Our day out on the Great Barrier Reef was also one to remember. Although due to my heat condition I couldn't dive, the colours were just as fantastic while snorkelling; I just couldn't get over the turtles that kept swimming by! From here we drove north to stay in Daintree, known for where the rainforest meets the reef. It was here that I had my first encounter with a leech - a not very pleasant one at that!

Deciding that we had had quite enough of creepy crawlies, we set off across Arnhem land to Darwin. By sheer chance we stumbled upon some work in Litchfield National Park with an aboriginal family, and little did we know that this would be our home for the next seven weeks! As well as making didgeridoos and arts and crafts, we fished in billabongs, cooked on the open fire, and swam and bathed in the creek (avoiding the crocs!) We even slept on paper bark under a mosquito net in the bush each night!
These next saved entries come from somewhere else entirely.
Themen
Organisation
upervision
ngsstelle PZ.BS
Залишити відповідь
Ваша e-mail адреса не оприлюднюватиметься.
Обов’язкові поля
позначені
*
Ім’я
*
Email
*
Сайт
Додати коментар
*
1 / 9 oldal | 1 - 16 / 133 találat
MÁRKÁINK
As all good things come to an end, we said our goodbyes and drove to Brisbane where we found work at a travel company. After only a month, we flew to New Zealand. Wow, wow, wow!!! By hiring a car we zoomed around each island and saw some amazing sights such as mud pools, geysers, the Maori people doing the Haka dance, and wildlife such as penguins, albatross, sealions and glow worms. I was so proud of myself when we successfully climbed a volcano in Tongariro National Park, walked through a waterfall in Abel Tasman national park, went sandboarding, and climbed a glacier! I even went skiing for the first time too!
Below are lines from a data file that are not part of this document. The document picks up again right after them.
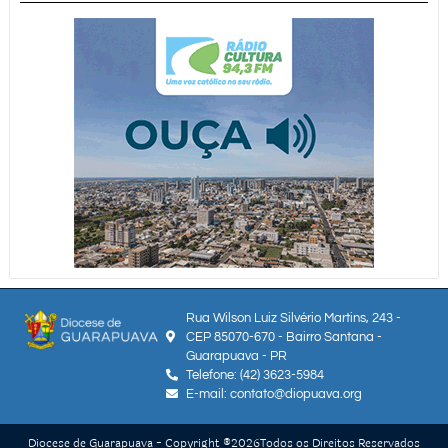
Rua Wilson Luiz Silvério Martins, 243 -
CEP 85070-670 - Bairro Santana -
Guarapuava - PR
Telefone: (42) 3623-5984
E-mail: contato@diopuava.org
Diocese de Guarapuava - Copyright ®
2026
Todos os Direitos Reservados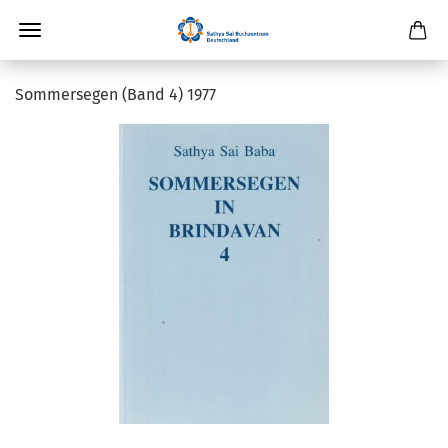
Sommersegen (Band 4) 1977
It was only near the end of our stay in New Zealand that I some difficulties with my heart. I'd never had heart palpitations before so needless to say, I was worried. When we arrived back in Sydney, I visited the Cardiac department who saw me straight away. They gave me an ECHO, ECG, and heart monitor! I feel happy to say that it all seemed OK; they really did look after me very well.

With only a month left before coming home, we decided to visit Thailand. Bangkok was just outstanding and learning about Buddhism and a monk's way of life was just fascinating - as were the many Wats we visited. When we saw them living in shacks amongst the animals, it really was quite a shock. It was a different world but a wonderful insight at that.

For two weeks, we stayed on the Phi Phi islands living in fisherman huts on the beach. Each day I went sailing and snorkelling and ate fish fresh from the sea. Just as soon as this lifestyle seemed to take hold, we were reminded of the reality of home as our flight day grew nearer and nearer.

The flight home was very exciting; I was finally going to see my friends and family again! And yes, it was a wonderful home coming! So it seems that after Jamie Boyes trekking in Nepal, Simon Mitchell's Out of Africa experience, and Magnus and Lorraine's great Sinai Bike Ride, I'm not the only one who wants an adventure

Upon reflection, I can't ever believe that I accomplished such an adventure. Just thinking about some of the places I've seen, and people I've met make me realise just how much I've achieved. I think that because so many people (both at home and travelling) supported me along the way, it too made me believe that I could do it, and I'm now back home safely to tell my stories. I recently got the all clear, for a while at least, so maybe all those palpitations were a reaction to the thought of coming home!

What more can I say? It was life changing - do it!